* _YOUR TASK_
Each line of the entries below that includes "Accessibility" belongs in your answer.

Collected data:
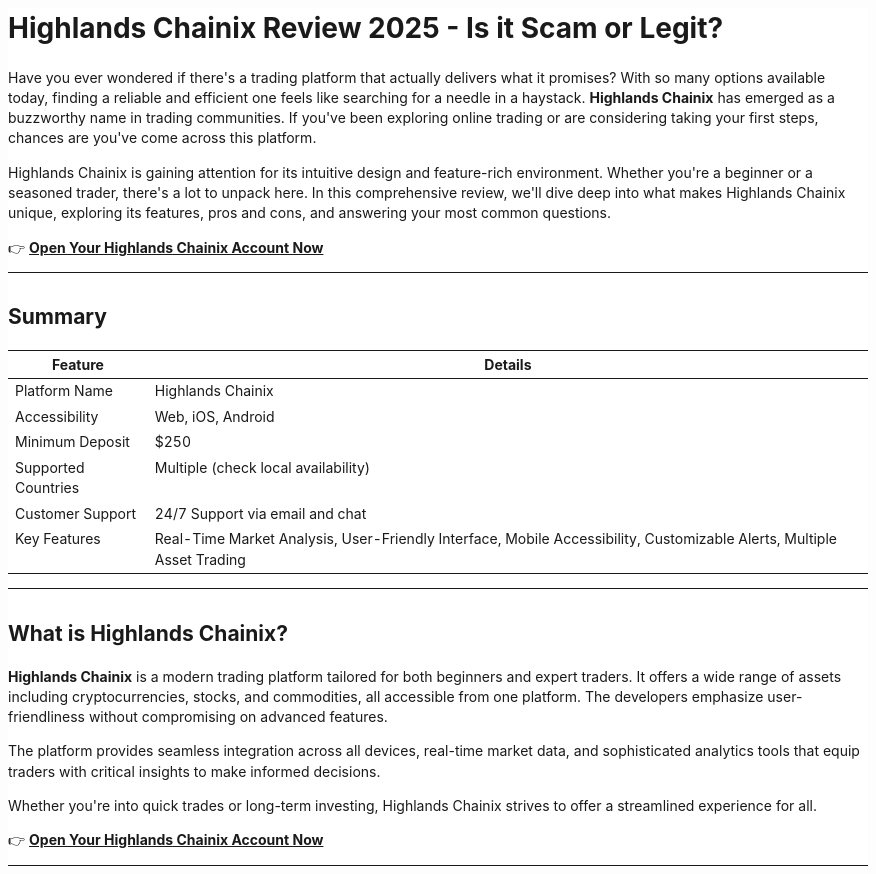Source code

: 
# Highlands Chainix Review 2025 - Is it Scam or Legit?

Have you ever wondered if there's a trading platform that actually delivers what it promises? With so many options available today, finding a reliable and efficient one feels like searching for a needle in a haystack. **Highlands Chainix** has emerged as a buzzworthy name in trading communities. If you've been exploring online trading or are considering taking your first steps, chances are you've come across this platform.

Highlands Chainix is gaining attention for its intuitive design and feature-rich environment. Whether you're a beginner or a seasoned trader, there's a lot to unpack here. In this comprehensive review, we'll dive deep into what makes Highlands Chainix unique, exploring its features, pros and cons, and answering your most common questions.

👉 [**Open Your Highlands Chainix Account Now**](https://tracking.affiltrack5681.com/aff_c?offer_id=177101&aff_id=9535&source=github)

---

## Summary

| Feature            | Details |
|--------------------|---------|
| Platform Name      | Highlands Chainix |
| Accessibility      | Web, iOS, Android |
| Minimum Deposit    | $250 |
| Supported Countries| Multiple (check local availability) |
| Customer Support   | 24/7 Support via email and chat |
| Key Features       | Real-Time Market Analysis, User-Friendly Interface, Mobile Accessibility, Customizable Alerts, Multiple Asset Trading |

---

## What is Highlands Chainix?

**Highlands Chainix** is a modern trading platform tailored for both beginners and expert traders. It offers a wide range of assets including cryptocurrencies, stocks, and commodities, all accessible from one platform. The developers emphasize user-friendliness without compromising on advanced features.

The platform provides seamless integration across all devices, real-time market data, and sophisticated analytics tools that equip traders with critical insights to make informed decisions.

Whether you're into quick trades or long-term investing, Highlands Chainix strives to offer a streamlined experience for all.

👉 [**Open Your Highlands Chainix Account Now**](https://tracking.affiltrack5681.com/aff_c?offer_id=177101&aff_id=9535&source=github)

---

* _SOLVED EXERCISE_
| Accessibility      | Web, iOS, Android |
| Key Features       | Real-Time Market Analysis, User-Friendly Interface, Mobile Accessibility, Customizable Alerts, Multiple Asset Trading |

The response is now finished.